Including poetry projects, a chapbook and incidental poems previously
published in magazines and by small presses, is a door makes use of
the poem's ability for "suddenness" to subvert closure: the sudden
question, the sudden turn, the sudden opening--writing that is generated
from linguistic mindfulness, improvisation, compositional
problem-solving, collaborative events, travel, investigation and
documentary--in short, poetry as practice.
Part one, "Isadora Blue," is grounded in the author's encounter with the
smashed and broken doors along the hurricane-devastated waterfront of
Telchac Puerto, a small village on the north coast of the Yucatán
Peninsula.

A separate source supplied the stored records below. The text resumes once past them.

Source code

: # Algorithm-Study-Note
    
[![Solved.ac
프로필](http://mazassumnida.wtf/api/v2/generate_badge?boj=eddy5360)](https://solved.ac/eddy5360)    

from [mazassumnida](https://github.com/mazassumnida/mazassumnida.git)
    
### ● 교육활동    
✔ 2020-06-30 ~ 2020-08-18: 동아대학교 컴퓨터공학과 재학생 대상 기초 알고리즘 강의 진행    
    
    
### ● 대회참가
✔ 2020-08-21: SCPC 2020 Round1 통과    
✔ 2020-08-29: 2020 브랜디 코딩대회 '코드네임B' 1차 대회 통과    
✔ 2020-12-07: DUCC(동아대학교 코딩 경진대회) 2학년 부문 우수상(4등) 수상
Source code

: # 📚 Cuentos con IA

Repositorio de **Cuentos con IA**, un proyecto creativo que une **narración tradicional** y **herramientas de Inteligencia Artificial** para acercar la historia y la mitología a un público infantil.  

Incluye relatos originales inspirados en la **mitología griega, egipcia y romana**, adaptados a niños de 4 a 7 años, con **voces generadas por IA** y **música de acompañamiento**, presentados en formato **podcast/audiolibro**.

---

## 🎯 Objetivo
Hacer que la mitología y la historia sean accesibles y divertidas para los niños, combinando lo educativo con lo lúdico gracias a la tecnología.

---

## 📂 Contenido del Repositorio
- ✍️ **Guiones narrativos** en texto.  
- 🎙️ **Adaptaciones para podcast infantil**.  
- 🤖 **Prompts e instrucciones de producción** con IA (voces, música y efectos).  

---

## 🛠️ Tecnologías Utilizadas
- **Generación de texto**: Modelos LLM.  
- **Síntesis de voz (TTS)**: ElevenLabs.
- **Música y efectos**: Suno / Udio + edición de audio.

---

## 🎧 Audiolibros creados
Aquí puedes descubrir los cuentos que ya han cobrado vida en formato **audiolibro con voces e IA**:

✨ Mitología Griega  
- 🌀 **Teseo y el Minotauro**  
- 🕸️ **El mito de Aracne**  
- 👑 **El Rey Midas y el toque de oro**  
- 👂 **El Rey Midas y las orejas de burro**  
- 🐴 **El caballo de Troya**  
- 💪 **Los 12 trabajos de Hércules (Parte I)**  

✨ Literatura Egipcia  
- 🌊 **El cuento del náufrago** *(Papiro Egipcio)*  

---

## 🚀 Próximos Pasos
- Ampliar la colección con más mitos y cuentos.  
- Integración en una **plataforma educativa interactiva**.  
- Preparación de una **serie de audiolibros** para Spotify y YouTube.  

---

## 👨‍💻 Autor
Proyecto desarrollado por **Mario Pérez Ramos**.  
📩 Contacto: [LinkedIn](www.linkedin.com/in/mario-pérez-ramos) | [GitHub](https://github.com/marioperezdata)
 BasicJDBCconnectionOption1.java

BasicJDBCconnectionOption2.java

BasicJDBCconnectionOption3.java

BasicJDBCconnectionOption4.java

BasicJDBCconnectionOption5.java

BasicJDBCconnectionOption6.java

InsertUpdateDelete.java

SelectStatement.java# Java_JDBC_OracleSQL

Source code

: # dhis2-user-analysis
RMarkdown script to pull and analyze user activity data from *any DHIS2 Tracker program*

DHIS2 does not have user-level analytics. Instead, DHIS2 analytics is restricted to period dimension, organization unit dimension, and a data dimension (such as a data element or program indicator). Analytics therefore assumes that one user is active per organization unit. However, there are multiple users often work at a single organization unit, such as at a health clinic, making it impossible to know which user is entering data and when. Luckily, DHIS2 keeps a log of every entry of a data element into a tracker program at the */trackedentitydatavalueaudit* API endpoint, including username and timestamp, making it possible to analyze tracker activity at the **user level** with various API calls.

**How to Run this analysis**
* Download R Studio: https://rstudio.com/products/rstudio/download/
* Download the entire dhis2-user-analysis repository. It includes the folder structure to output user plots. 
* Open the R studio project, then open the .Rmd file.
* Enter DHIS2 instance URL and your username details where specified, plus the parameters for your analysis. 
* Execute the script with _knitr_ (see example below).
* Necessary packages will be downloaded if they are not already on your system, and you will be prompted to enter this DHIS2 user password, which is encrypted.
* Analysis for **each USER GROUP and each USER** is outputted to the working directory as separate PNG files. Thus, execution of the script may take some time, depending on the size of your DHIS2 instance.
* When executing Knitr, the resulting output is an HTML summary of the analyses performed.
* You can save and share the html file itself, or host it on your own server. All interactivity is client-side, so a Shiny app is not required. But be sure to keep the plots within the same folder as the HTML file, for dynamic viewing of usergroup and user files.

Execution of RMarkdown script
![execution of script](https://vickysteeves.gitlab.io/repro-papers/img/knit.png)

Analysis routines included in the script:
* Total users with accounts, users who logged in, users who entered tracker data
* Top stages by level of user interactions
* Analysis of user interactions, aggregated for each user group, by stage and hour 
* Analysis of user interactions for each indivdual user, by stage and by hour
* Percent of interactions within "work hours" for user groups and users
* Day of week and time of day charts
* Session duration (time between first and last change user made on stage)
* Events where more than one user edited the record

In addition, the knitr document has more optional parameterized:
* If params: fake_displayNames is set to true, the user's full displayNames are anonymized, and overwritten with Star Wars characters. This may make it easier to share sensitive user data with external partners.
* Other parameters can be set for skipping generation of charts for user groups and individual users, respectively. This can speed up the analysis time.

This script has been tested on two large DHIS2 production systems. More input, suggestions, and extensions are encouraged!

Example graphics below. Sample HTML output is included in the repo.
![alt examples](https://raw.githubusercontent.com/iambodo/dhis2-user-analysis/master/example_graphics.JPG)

It resonates throughout the other three sections of the book,
with its attention to hybridity and "between-ness"--a poetic
investigation of racialized otherness--and the composition of "citizen"
and "foreigner" through history and language.
Part two of this series of poems, "Ethnogy Journal," written during a
trip to Thailand and Laos in 1999, hinges around aspects of "tourist"
and "native." Here the poems play in the interstices of spectacle, food
and social sightseeing.
Much of this poetry is framed by Wah's acute sense of the marginalized
non-urban local "place" and coloured by his attempt to articulate senses
of otherness and resistance, or writing the "public self," particularly
in the book's third section, "Discount Me In"--a series of sixteen poems
from his discursive poetic essay "Count Me In."
The fourth section, "Hinges," is tinted with portraits of the social
subject mired in a diasporic mix, a metanarrative trope in Fred Wah's
work that began with Breathin' My Name With a Sigh.
Characteristically playful and compositionally musical, this is poetry
that watches both sides of the doorway: unsettled, unpredictable, closed
and open. Sometimes the door swings and can be kicked. Sometimes it's
simply missing. Sometimes it's a sliding door.